His negligible, despicable self. It was too late, probably, even ten was too late. He must already have acquired the habit of invisibility, keeping himself out of anybody's sight, not just his father's. As if anybody at all who looked at Pyrrhus would see what his father had seen. Or hadn't seen: the vacancy, the hole where Achilles might have said valor should have been, where I have said scruples were lacking -- both a little off the point.

I can't see far enough into him. I feel...vulgar even guessing. But maybe what was missing was the sense that there was anything worth trying, suffering, resisting for, so that he wouldn't wrestle with his father or with his conscience. Nothing good would come to him because his father's power would take it from him. Or everything good would come to him through fate or luck or magic. Maybe he felt both those things, learning one from Achilles and the other from Thetis. Or maybe Thetis never visited him, her message just grew up in him, his vague and grandiose sense of entitlement just a child's invented light to dispel his father's shadow. I am guessing. Maybe the way we usually guess about other people, by turning them into ourselves.

I don't suppose Pyrrhus actually thought of Achilles much, all those years when he was out of sight. It didn't matter: Achilles was alive somewhere, those many years. There had always been, somewhere, one man who had seen straight into Pyrrhus and found him...insufficient. There had never been anywhere he was out of his father's sight.

And now, with his father safely in Hell? The shadow gone and unmourned, now surely he could begin to live, come out of hiding? Except now he would never hear his father say...

Somewhere he must always have harbored the wan hope that he would hear -- maybe this is what the hole was after all: the place in him waiting for those words -- that he was all right.
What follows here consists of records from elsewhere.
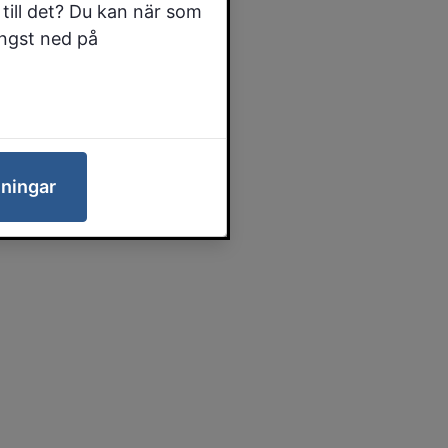
till det? Du kan när som
ängst ned på
lningar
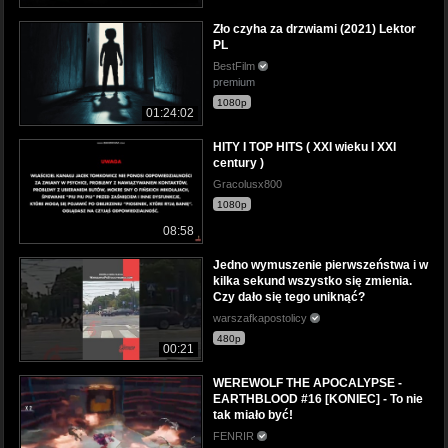
Zło czyha za drzwiami (2021) Lektor
PL
BestFilm
premium
1080p
01:24:02
HITY I TOP HITS ( XXI wieku I XXI
century )
Gracolusx800
1080p
08:58
Jedno wymuszenie pierwszeństwa i w
kilka sekund wszystko się zmienia.
Czy dało się tego uniknąć?
warszafkapostolicy
480p
00:21
WEREWOLF THE APOCALYPSE -
EARTHBLOOD #16 [KONIEC] - To nie
tak miało być!
FENRIR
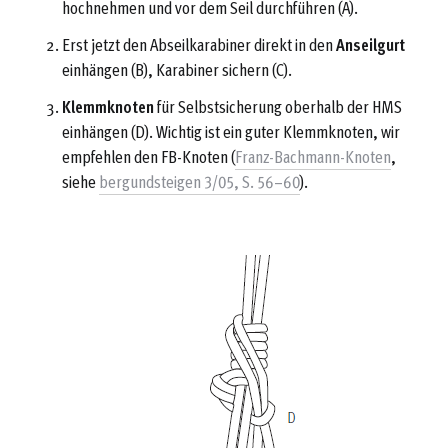
hochnehmen und vor dem Seil durchführen (A).
Erst jetzt den Abseilkarabiner direkt in den
Anseilgurt
einhängen (B), Karabiner sichern (C).
Klemmknoten
für Selbstsicherung oberhalb der HMS
einhängen (D). Wichtig ist ein guter Klemmknoten, wir
empfehlen den FB-Knoten (
Franz-Bachmann-Knoten
,
siehe
bergundsteigen 3/05, S. 56–60
).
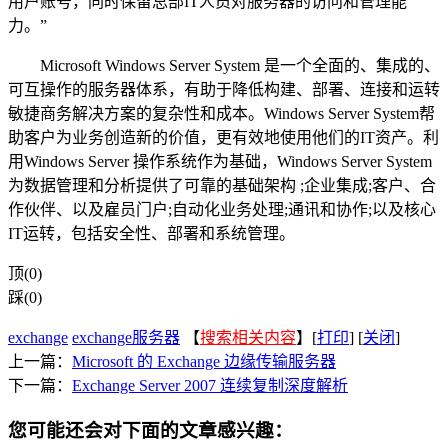
用户账号，同时保留总部IT人员对服务器的访问和管理能
力。”
Microsoft Windows Server System 是一个全面的、集成的、
可互操作的服务器体系，有助于降低构建、部署、连接和运转
敏捷商务解决方案的复杂性和成本。Windows Server System帮
助客户为业务创造新的价值，更有效地使用他们的IT资产。利
用Windows Server 操作系统作为基础，Windows Server System
为数据管理和分析提供了可靠的基础架构 ;企业集成;客户、合
作伙伴、以及雇员门户;自动化业务处理;通讯和协作;以及核心
IT运转，包括安全性、部署和系统管理。
顶(0)
踩(0)
exchange
exchange服务器
【
搜索相关内容
】[
打印
] [
关闭
]
上一篇：
Microsoft 的 Exchange 边缘传输服务器
下一篇：
Exchange Server 2007 连续复制深度解析
您可能还会对下面的文章感兴趣：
That his father had seen him, seen into him, and had assented to his existence. Now that hole would never be filled. Nothing he could do, or refuse to do, would ever make a difference. Achilles would never stride naked and radiant into the room, lift up the infant Pyrrhus, and whisper to him: I have seen you, and you are good.

Is it any wonder that -- ten years into the war and no end in sight -- the Greeks had sent Phoenix to fetch him? Isn't it just such a man who burned cities?